Cellular uptake mechanisms of an antitumor ruthenium compound: The endosomal/lysosomal system as a target for anticancer metal-based drugs

Previous studies have described promising antitumor activity of an organometallic Ru(II) complex, η⁵-Cyclopentadienyl(2,2′-bipyridyl)(triphenylphosphane) Ruthenium(II) triflate ([(η⁵-C5H5)Ru(2,2′-bipyridyl)(PPh3)][CF3SO3]) herein designated as TM34. Its broad spectrum of activity against a panel of human tumor cell lines and high antiproliferative efficiency prompted us to focus on its mode of action. We present herein results obtained with two human tumor cell lines A2780 and MDAMB231 on the compound distribution within the cell, the mechanism of its activity, and its cellular targets.
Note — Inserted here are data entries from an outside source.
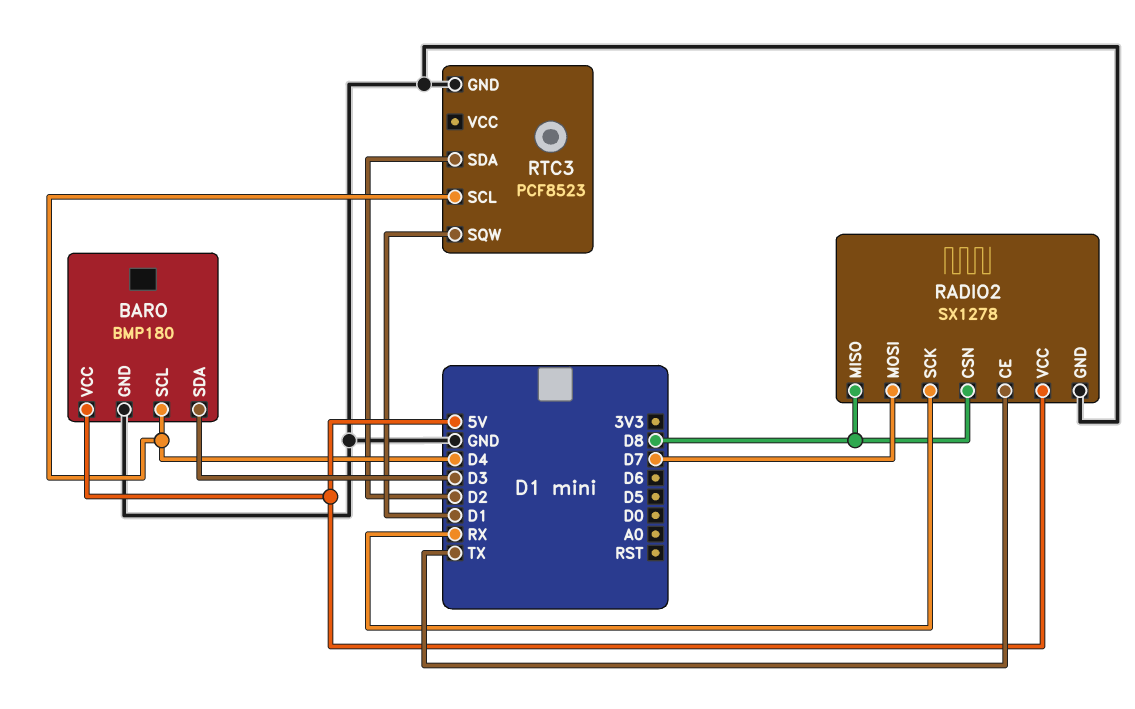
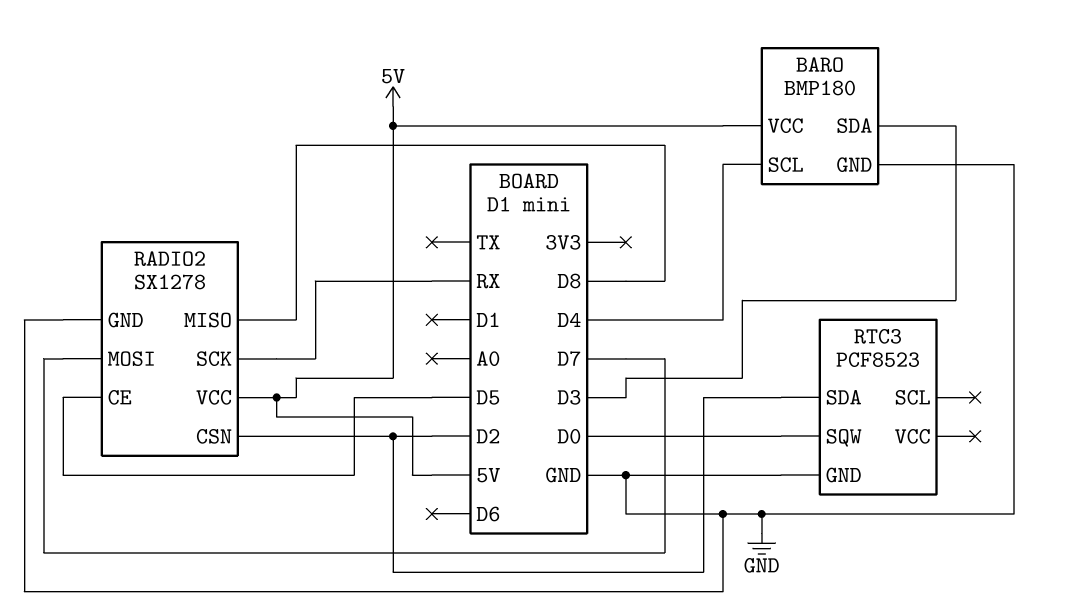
RADIO2 pin CE: TX -> D5
RADIO2 pin CSN: D8 -> D2
RTC3 pin SCL: D4 -> none
RTC3 pin SQW: D1 -> D0

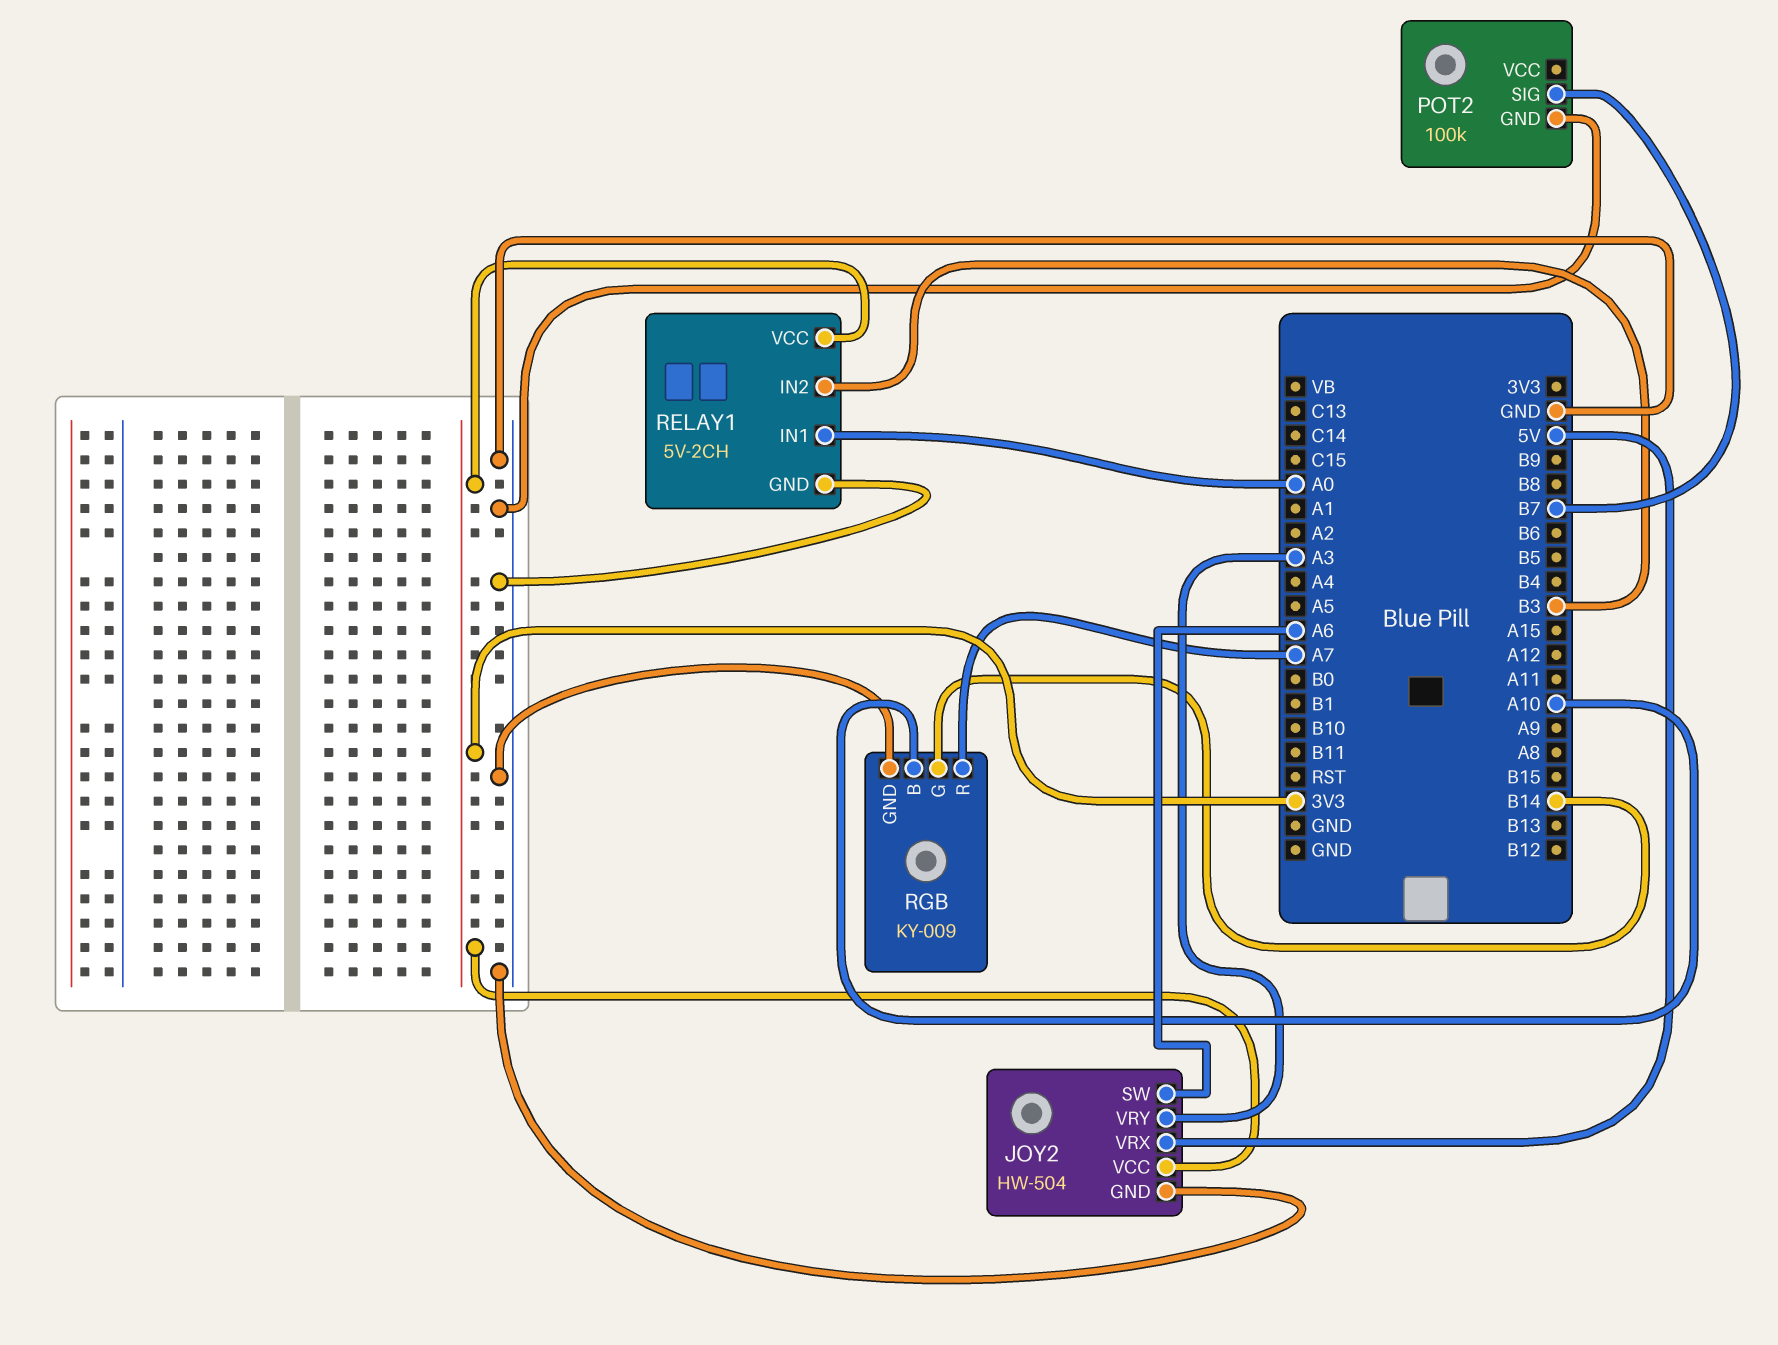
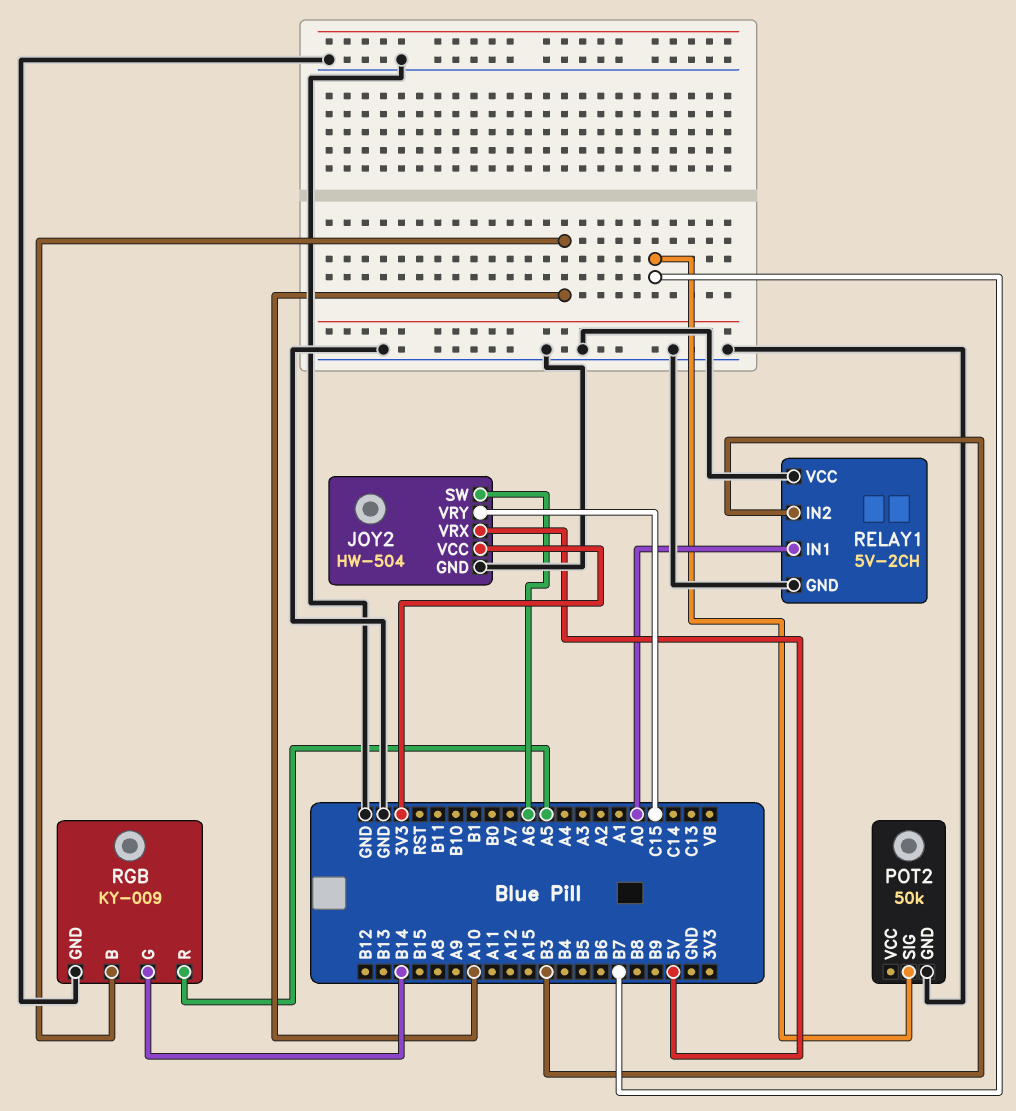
JOY2 pin VRY: A3 -> C15
POT2: 100k -> 50k
RELAY1 pin VCC: 3V3 -> GND
RGB pin R: A7 -> A5

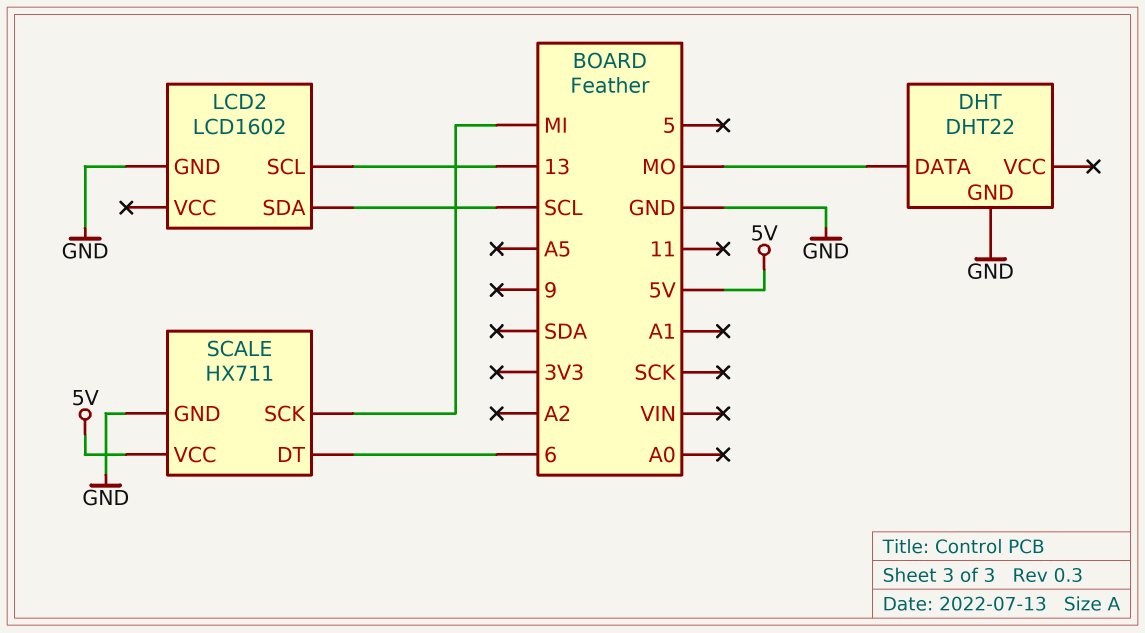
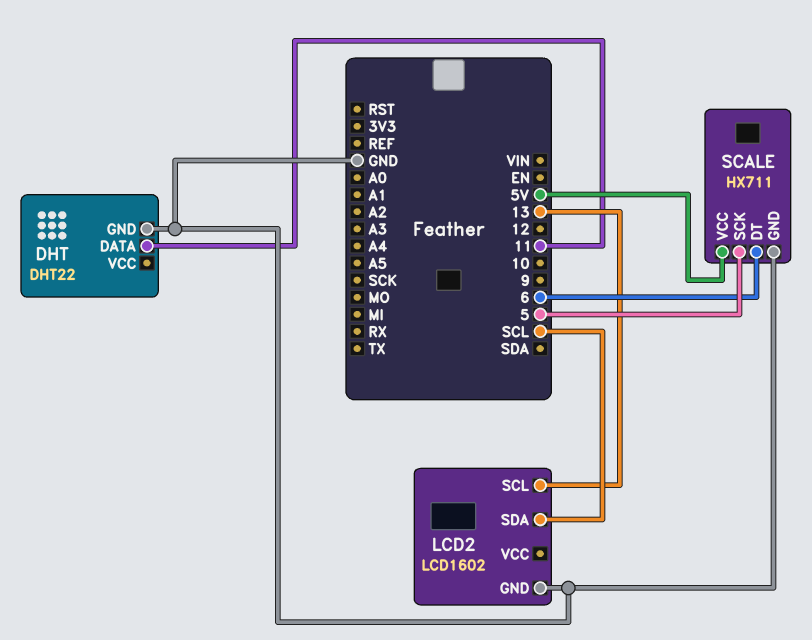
DHT pin DATA: MO -> 11
SCALE pin SCK: MI -> 5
The prospective metallodrug TM34 revealed: (a) fast antiproliferative effects even at short incubation times for both cell lines; (b) preferential localization at the cell membrane and cytosol; (c) cellular activity by a temperature-dependent process, probably macropinocytosis; (d) inhibition of a lysosomal enzyme, acid phosphatase, in a dose-dependent mode; and (e) disruption and vesiculation of the Golgi apparatus, which suggest the involvement of the endosomal/lysosomal system in its mode of action. These results are essential to elucidate the basis for the cytotoxic activity and mechanism of action of this Ru^II(η⁵-cyclopentadienyl) complex.